Dua Puluh Dua

2.5K 420 171
                                    

a/n

first, sorry for the longggg wait for this story update. susah banget cari waktu buat  nulis di sebulan terakhir ini karena lagi mempersiapkan banyak hal buat salah satu tujuanku, but yeah ... it failed hehehe. and I was kinda stuck? entahlah, kayak merasa semuanya berantakan aja. tapi ga papa,  semangatku udah full tank lagi hahaha.

udah yok, selamat membaca.

H U L Y A
━━━━━━━⊰✿🌹✿⊱•━━━━━━━
And He finds you confused, and He gives you instructions.

Ad Dhuha : 7

Jika ditanya tempat apa yang begitu berkesan bagi Hulya, maka rumah sakit salah satunya.

Begitu banyak bisik doa tulus yang dilangitkan, ada derai air mata bahagia saat menyambut kedatangan buah hati, ada tangis perih ketika satu jiwa pergi dan ada pula pelukan erat penuh duka untuk terakhir kali.

Tempat datang, tempat pulang.

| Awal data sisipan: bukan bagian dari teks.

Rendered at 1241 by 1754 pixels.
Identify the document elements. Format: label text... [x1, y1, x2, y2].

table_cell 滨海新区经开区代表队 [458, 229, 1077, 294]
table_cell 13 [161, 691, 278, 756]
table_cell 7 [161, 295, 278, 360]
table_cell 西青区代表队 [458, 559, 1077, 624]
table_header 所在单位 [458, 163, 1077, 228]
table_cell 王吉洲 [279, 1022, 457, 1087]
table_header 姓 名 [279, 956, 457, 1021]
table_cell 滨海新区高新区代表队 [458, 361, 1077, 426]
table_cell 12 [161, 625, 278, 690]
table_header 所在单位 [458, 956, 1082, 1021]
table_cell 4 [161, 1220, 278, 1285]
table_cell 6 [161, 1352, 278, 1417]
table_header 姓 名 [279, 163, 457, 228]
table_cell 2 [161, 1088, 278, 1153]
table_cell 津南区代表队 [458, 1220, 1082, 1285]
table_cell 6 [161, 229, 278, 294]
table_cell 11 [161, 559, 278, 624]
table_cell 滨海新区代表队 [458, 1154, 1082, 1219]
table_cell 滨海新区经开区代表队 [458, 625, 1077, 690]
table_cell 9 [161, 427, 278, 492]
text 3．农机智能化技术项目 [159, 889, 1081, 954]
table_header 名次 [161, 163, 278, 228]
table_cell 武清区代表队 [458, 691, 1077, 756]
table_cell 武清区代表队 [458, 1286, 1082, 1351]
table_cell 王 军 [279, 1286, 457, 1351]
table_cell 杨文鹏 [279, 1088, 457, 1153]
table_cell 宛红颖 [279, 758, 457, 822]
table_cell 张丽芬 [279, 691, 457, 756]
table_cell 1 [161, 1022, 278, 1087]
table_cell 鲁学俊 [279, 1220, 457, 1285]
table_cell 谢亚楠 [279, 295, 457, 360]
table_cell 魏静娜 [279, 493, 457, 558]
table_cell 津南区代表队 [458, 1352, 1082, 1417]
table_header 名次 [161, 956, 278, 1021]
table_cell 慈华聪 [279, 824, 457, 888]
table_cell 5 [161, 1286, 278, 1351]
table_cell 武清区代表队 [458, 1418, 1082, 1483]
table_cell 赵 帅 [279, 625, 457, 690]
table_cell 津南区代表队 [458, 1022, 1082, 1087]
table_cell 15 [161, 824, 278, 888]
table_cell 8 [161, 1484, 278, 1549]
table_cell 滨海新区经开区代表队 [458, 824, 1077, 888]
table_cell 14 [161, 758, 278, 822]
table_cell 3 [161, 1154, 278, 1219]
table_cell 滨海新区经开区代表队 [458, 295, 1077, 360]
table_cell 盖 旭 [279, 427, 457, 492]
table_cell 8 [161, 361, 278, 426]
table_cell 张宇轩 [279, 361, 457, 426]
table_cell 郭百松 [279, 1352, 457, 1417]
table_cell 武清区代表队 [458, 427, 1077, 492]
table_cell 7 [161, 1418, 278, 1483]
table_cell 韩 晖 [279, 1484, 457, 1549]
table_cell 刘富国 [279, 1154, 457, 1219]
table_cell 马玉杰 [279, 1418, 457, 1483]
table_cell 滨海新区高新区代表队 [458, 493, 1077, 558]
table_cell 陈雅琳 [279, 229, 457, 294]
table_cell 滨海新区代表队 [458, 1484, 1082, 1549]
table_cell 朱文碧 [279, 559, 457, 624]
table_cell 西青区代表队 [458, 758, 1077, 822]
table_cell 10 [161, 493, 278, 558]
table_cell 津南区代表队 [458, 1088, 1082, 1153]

Tempat perjuangan penuh keharuan. Semua itu menjadikan tempat ini punya makna dan kesan tersendiri.

Sekarang ia di sini, kembali menepati janji pada ayahnya untuk menemani Tasya yang masih di rawat inap.

Langkahnya ia seret dengan malas menuju ruang VIP yang ada di lantai empat. Bukannya ia terpaksa kesini. Ia tentu kasihan dengan kondisi Tasya, namun membayangkan terjebak berdua dengan kakaknya membuat Hulya lumayan kapok.

Beberapa meter hampir sampai, gadis itu malah mendadak berhenti ketika menyadari pintu ruang rawat Tasya terbuka lebar.

Kira-kira di dalam sedang ada dokter atau bagaimana? Tak mungkin kan Tasya yang sedang sendirian malah membuka pintu ruang rawatnya?

Makin dekat, sayup-sayup terdengar percakapan. Suara pria terdengar, dan ketika Hulya mencondongkan kepalanya dibalik dinding, barulah jelas.

Arka ada di sana.

Sekilas ia mengerjap. Tak salah lihat, kan?

Well, apa Hulya tertinggal berita lagi? Sudah sejauh apa hubungan keduanya? Mereka terlihat dekat.

"Aku takut ... hasilnya buruk," kata Tasya yang bersandar di kepala ranjang dengan wajah yang benar-benar pucat hari ini.

"Apapun hasilnya, semua orang bakal dukung kamu buat sembuh."

"Tapi kalau umur aku nggak lama lagi?" tambah Tasya. "Yaaa ... aku tau semuanya udah di atur. Tapi masih banyak hal yang belum aku capai dan I only feel like a failure if there is no meaning in this life."

"Dan gimana kalau umurku nggak cukup buat melakukan semuanya?"

Hulya ikut mematung mendengar kalimat kakanya yang terkesan sedikit putus asa. Di samping itu ia masih bertanya-tanya. Apa keduanya merasa tak nyaman ya harus mengobrol di tempat tertutup lalu menjadikan pintu ini terbuka? Jika iya, Hulya salut sekali.

"Sah-sah aja kalau kamu cemas sama kondisi kamu sendiri. Tapi kamu harus ingat, nggak ada patokan pasti yang sakit bakal pulang duluan. Jadi ya ... ayo lewati semuanya selagi waktu belum berhenti."

Kali ini Tasya malah terkekeh. "Kamu pasti bilang kayak barusan ke semua pasien kamu ya?"

Arka ikut tertawa pelan.

"Tapi bener loh, dalam keadaan sempit begini aku mulai sadar. Semacam, ada perasaan menyesal aja." Tasya membenarkan posisi duduknya, membuat rambutnya menjuntai acak.